Czy naprawdę chcesz tak żyć?”
Moja opinia:
Świat całkowicie
się zmienił. Teraz kobiety nie rodzą kobiet, a naszego gatunku już nie ma. Istnieją
natomiast Strefy, w których schroniły się ocalałe osoby, które zaczęły
realizować projekt mający naprawić nowy świat. Wszystko co było niedostatecznie
dobre zostało wyeliminowane. Nowy świat ma być idealny, tak jak Jałówki – czyli
kobiety, które produkuje się dla dziedziców. Jałówki muszą być idealne, piękne,
ich inteligencja nie jest ważna. W ich świecie panuje rywalizacja, każda z nich
chce być najlepsza. Najładniejsza, najlepiej ubrana, najbardziej idealna.
Ta powieść w
pewien sposób ciekawie ukazuje nasze realia, to, do czego zmierza ten świat.
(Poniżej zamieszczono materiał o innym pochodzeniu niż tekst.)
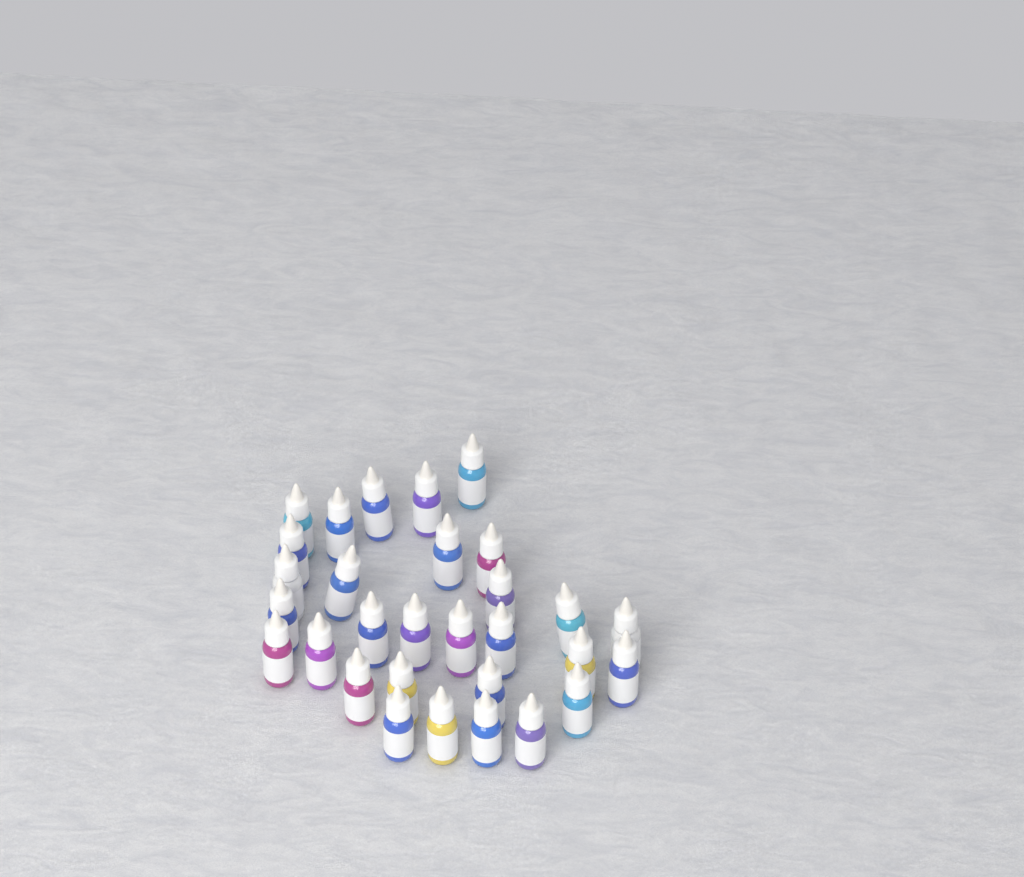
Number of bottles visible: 30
Kobiety coraz częściej dbają o to, by wyglądać wręcz jak lalki. Nie dobrze,
lecz sztucznie. Media ukazują nam idealne zdjęcia idealnych pań, z wieloma
warstwami makijażu i graficznej obróbki. Czy naprawdę wygląd jest ważniejszy od
tego, co sobą reprezentujemy? Kanon piękna nieustannie się zmienia, ale to,
czym się kierujemy, wartości moralne, to z nami zostaje.
„Lepsza niż ja” to
powieść, która ukazuje brutalność świata, w którym bardziej liczy się wygląd
niż inteligencja. Równie ważna przestała być autonomia, czy też indywidualizm,
które zastąpiono masową produkcją i określonym kanonem zachowań.
Ta powieść ukazuje
wiele zachowań, z którymi spotykamy się na co dzień. Robienie pięknych zdjęć i
wrzucanie ich do sieci, aby każdy mógł wszystko zobaczyć. Fotografowanie
dosłownie wszystkiego, a po co? Aby brać udział w bezsensownej rywalizacji?
Książka jest godna
polecenia. Przede wszystkim niesie ze sobą wartości i jest po prostu życiowo
mądra. Porusza ważny problem, jaki jest samoakceptacja, której wielu osobom
brakuje. Powieść jest dobrze napisana, czyta się ją jednym tchem, a główna
bohaterka to świetna dziewczyna.
„Lepsza niż ja” to
dobrze napisana powieść, kierowana do młodzieży, która spodoba się również
dorosłym czytelnikom. Jest to historia zaskakująca, którą szczerze Wam polecam.